Process for Reporting Overpayments
In its February 2012 proposed rule, CMS had indicated that it would require ambulance providers and suppliers to report and return overpayments using the existing process for voluntary refunds. At that time, CMS also proposed that the overpayment report contain 13 required elements, including a brief statement of the reason for the overpayment, and a description of the steps the provider or supplier intended to take to ensure that the same error would not occur again. At the time, CMS further indicated that it would develop a uniform reporting form that would replace the various forms currently in use by its Medicare contractors.

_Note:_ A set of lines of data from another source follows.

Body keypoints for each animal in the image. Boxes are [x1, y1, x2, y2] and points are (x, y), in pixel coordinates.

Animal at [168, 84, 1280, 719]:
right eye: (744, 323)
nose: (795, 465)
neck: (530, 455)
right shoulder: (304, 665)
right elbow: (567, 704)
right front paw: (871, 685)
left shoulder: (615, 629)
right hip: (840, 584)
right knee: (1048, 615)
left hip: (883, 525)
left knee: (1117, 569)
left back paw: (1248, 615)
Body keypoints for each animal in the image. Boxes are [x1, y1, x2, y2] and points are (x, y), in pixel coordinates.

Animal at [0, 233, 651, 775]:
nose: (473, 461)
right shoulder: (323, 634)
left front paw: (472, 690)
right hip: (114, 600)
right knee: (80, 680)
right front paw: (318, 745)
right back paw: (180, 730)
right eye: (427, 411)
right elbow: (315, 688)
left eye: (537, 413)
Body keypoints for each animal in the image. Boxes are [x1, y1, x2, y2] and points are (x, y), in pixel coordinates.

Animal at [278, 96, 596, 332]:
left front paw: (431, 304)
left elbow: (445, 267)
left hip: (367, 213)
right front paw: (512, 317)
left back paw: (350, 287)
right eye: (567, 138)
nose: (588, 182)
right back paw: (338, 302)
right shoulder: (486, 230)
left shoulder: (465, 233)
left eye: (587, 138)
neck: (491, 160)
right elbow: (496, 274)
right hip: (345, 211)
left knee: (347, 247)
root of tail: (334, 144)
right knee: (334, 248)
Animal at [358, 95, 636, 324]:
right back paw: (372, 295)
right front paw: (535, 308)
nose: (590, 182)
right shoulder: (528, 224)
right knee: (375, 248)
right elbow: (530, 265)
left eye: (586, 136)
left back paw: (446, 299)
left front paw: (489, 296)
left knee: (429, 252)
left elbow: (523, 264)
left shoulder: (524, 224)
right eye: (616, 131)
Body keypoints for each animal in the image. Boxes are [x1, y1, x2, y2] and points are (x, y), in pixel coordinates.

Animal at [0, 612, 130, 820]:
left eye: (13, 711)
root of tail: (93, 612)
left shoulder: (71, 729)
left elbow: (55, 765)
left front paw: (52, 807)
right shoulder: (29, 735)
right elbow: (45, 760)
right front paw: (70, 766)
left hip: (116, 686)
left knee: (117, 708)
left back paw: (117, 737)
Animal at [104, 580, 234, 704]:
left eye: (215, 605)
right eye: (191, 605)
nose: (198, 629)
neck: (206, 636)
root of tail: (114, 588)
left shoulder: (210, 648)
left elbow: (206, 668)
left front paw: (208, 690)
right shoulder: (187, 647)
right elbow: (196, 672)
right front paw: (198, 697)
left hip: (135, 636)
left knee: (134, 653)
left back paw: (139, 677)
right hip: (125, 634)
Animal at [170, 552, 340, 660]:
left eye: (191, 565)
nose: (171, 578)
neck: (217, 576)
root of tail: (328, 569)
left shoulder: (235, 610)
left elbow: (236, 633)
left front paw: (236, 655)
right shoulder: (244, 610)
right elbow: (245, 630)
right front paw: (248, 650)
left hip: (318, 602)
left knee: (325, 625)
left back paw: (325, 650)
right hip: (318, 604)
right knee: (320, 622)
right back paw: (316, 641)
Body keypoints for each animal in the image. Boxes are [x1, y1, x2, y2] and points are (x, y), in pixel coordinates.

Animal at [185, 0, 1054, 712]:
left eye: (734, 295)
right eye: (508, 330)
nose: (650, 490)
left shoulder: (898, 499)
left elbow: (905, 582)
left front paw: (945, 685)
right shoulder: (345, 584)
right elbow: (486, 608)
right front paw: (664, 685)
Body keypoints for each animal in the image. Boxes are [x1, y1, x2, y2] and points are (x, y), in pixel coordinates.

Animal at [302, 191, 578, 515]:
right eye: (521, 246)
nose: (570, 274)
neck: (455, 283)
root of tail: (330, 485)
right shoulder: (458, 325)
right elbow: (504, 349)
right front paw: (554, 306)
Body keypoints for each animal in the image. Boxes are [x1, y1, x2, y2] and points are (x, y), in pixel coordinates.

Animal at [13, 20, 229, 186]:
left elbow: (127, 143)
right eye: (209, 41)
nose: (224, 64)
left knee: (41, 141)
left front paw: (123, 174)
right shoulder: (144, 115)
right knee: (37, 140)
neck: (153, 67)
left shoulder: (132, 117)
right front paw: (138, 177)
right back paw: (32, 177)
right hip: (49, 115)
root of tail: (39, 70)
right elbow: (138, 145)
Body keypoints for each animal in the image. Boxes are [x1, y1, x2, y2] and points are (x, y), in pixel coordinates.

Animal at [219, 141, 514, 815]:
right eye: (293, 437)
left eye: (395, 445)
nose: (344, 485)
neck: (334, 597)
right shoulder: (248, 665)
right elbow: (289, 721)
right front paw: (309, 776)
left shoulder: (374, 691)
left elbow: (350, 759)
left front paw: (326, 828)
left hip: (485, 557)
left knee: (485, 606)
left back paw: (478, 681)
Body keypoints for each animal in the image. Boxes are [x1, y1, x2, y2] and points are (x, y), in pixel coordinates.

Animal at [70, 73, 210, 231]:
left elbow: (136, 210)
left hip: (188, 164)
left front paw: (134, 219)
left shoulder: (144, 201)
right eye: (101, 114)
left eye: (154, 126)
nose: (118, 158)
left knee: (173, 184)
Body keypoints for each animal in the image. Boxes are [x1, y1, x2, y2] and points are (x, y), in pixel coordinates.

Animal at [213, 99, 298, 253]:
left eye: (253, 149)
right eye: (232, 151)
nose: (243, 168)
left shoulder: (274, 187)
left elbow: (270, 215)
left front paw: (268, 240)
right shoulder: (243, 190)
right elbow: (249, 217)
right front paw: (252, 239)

In the final rule, CMS abandoned this formulaic approach to the reporting of overpayments. Instead, CMS elected to permit providers or suppliers to use any of the following to report an overpayment:
- An applicable claims adjustment;
- Credit balance;
- Self-Reported Refund; or
- Any other reporting process set forth by the applicable Medicare contractor.
In addition to the processes currently used by Medicare contractors, providers or suppliers can also satisfy the reporting obligations of the final rule by making a disclosure under the OIG’s Self-Disclosure Protocol or the CMS Voluntary Self-Referral Disclosure Protocol. Note: these processes are generally reserved for situations that involve something more than an isolated billing error.
When reporting an overpayment that was calculated using a statistical sampling methodology, CMS indicated that the provider or supplier must describe the actual process used to obtain a statistically valid sample, and the extrapolation methodology used.
Statute of Limitations
In the final rule, CMS adopted a 6-year “lookback period”. CMS further clarified that this lookback period is measured from the date the provider or supplier identifies the overpayment. As a result, an overpayment must be reported and returned only to the extent the overpayment is identified within 6 years of the date the overpayment was received. Overpayments identified beyond the 6-year lookback period would not be subject to the new regulations.
The 6-year lookback period represents a substantial reduction from the 10-year lookback period originally proposed by CMS. That 10-year period was intended to coincide with the outer limit of the statute of limitations for False Claims Act violations. However, after considering comments from healthcare providers and suppliers, CMS agreed that a 6-year lookback period was more appropriate. CMS noted that the change would significantly reduce the burden these new regulations imposed on providers and suppliers.
Change to Regulations Governing Reopenings
To facilitate the reporting and refunding of overpayments under these new regulations, CMS elected to revise its rules regarding reopenings. CMS will now permit its Medicare Administrative Contractors (MACs) to reopen an initial determination (i.e., a paid claim) for the purpose of reporting and returning an overpayment.
While seemingly minor, this change is needed to ensure that Medicare’s payment files properly reflect that an overpayment has been refunded. Otherwise, it would be possible for a claim that had previously been refunded to be selected by a Medicare auditor for postpayment review. This could lead to the auditor attempting to recoup amounts that had previously been voluntarily refunded.